[Saved entries]
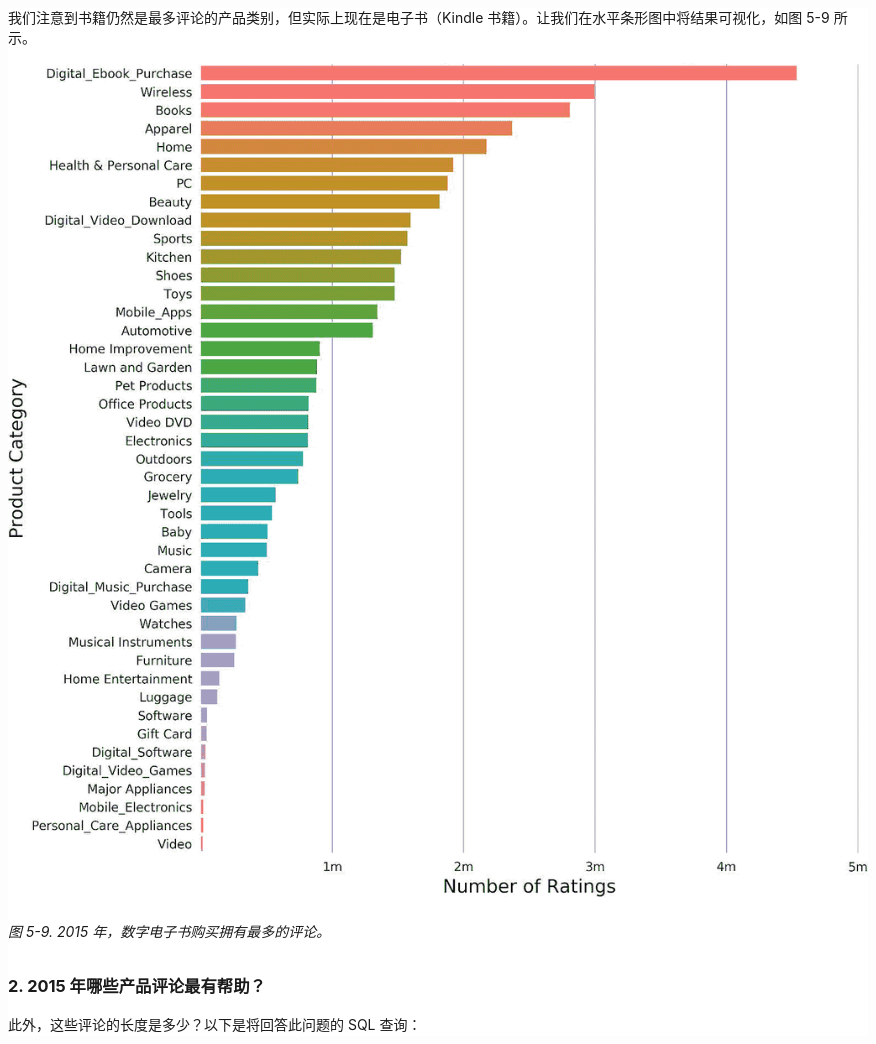 我们注意到书籍仍然是最多评论的产品类别，但实际上现在是电子书（Kindle 书籍）。让我们在水平条形图中将结果可视化，如图 5-9 所示。

![](img/dsaw_0509.png)

###### 图 5-9\. 2015 年，数字电子书购买拥有最多的评论。

### 2\. 2015 年哪些产品评论最有帮助？

此外，这些评论的长度是多少？以下是将回答此问题的 SQL 查询：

▶ [ABOUT THIS TASK]: Pictures are to be left out; all else in the entries above is to be quoted exactly.

▶ [OUTPUT FOR THIS TASK]:
 我们注意到书籍仍然是最多评论的产品类别，但实际上现在是电子书（Kindle 书籍）。让我们在水平条形图中将结果可视化，如图 5-9 所示。

![](img/dsaw_0509.png)

###### 图 5-9\. 2015 年，数字电子书购买拥有最多的评论。

### 2\. 2015 年哪些产品评论最有帮助？

此外，这些评论的长度是多少？以下是将回答此问题的 SQL 查询：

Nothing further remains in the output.